#### Given passage
The method of the invention shall now be described with reference to FIGS. 1-10. It is assumed that the technique of mass spectrometry, as well as the background to the mass spectrum, charge state etc. is known to anyone skilled in the art, and therefore it will not be further explained herein. Similarly, knowledge of the generally known cross correlation technique is assumed.
During this description, the term “cluster” will be used to designate the set of individual isotope peaks of a mass spectrum associated with a specific charge state. Thus, depending on concentration, instrument resolution, sample purity etc. the peaks of each cluster are more or less well resolved and identifiable in the mass spectrum. As described above, using the conventional centroiding method a badly resolved cluster of a heavy molecule is treated more like one broad peak, rather than as being composed of individual isotope peaks.
A schematical large scale mass spectrum 101 of a molecule, such as a bio-molecule, is illustrated in FIG. 1. The spectrum clusters 111, 112 and 113 illustrate representations of the same molecule but at different charge states. In the example of FIG. 1 the cluster 111 represents a charge number Z of +5, the cluster 112 represents a charge number Z of +4, and the cluster 113 represents a charge number Z of +3.
Generally, in the figures the X axis represents the mass-to-charge ratio, m/Z, and the Y axis is the intensity I of the detected mass spectrometer signal representing the sample. It should be understood that the mass spectrum of FIG. 1, as well as of the other figures accompanying this description, is highly simplified and idealized. In practice, individual peaks and even clusters could be difficult to recognize for several reasons, such as a low signal-to-noise ratio.
One of the clusters (cluster 112) is shown enlarged in FIG. 2. When enlarged, the section 112 is resolved into several separate peaks, such as the peaks designated 121, 122, 123.
########
| Exercises |
[1] Condense the paragraph of the mass spectrometry passage that begins "A schematical large scale mass spectrum" into a shorter version that keeps its main facts.
[2] Reproduce word for word the portion of the mass spectrometry passage between "A schematical large" and "low signal-to-noise ratio.", inclusive.
Rely only on the mass spectrometry passage to complete the work here.
#### Dataset records
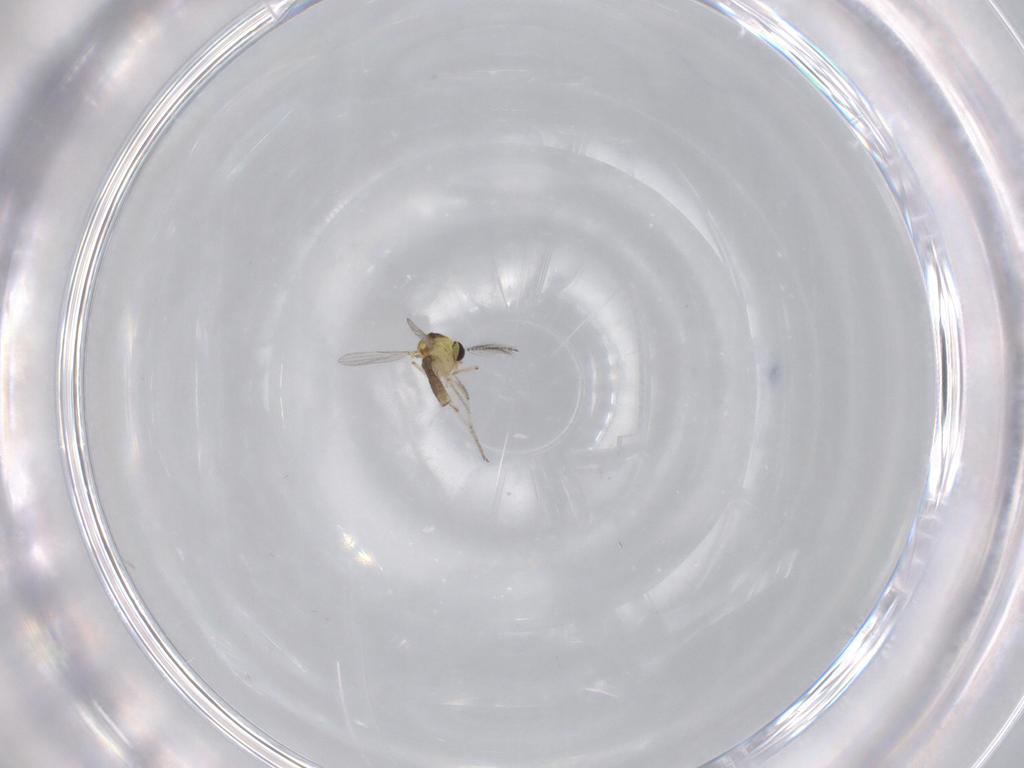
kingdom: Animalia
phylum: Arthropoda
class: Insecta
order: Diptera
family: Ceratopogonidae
########
#### Dataset records
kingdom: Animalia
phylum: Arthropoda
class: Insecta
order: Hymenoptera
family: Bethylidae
########
| Answers provided |
[1] FIG. 1 shows a schematic, large-scale mass spectrum 101 of a molecule, such as a bio-molecule. Clusters 111, 112 and 113 represent the same molecule at different charge states. Their charge numbers Z are +5, +4 and +3 respectively.

[2]
A schematical large scale mass spectrum 101 of a molecule, such as a bio-molecule, is illustrated in FIG. 1. The spectrum clusters 111, 112 and 113 illustrate representations of the same molecule but at different charge states. In the example of FIG. 1 the cluster 111 represents a charge number Z of +5, the cluster 112 represents a charge number Z of +4, and the cluster 113 represents a charge number Z of +3.
Generally, in the figures the X axis represents the mass-to-charge ratio, m/Z, and the Y axis is the intensity I of the detected mass spectrometer signal representing the sample. It should be understood that the mass spectrum of FIG. 1, as well as of the other figures accompanying this description, is highly simplified and idealized. In practice, individual peaks and even clusters could be difficult to recognize for several reasons, such as a low signal-to-noise ratio.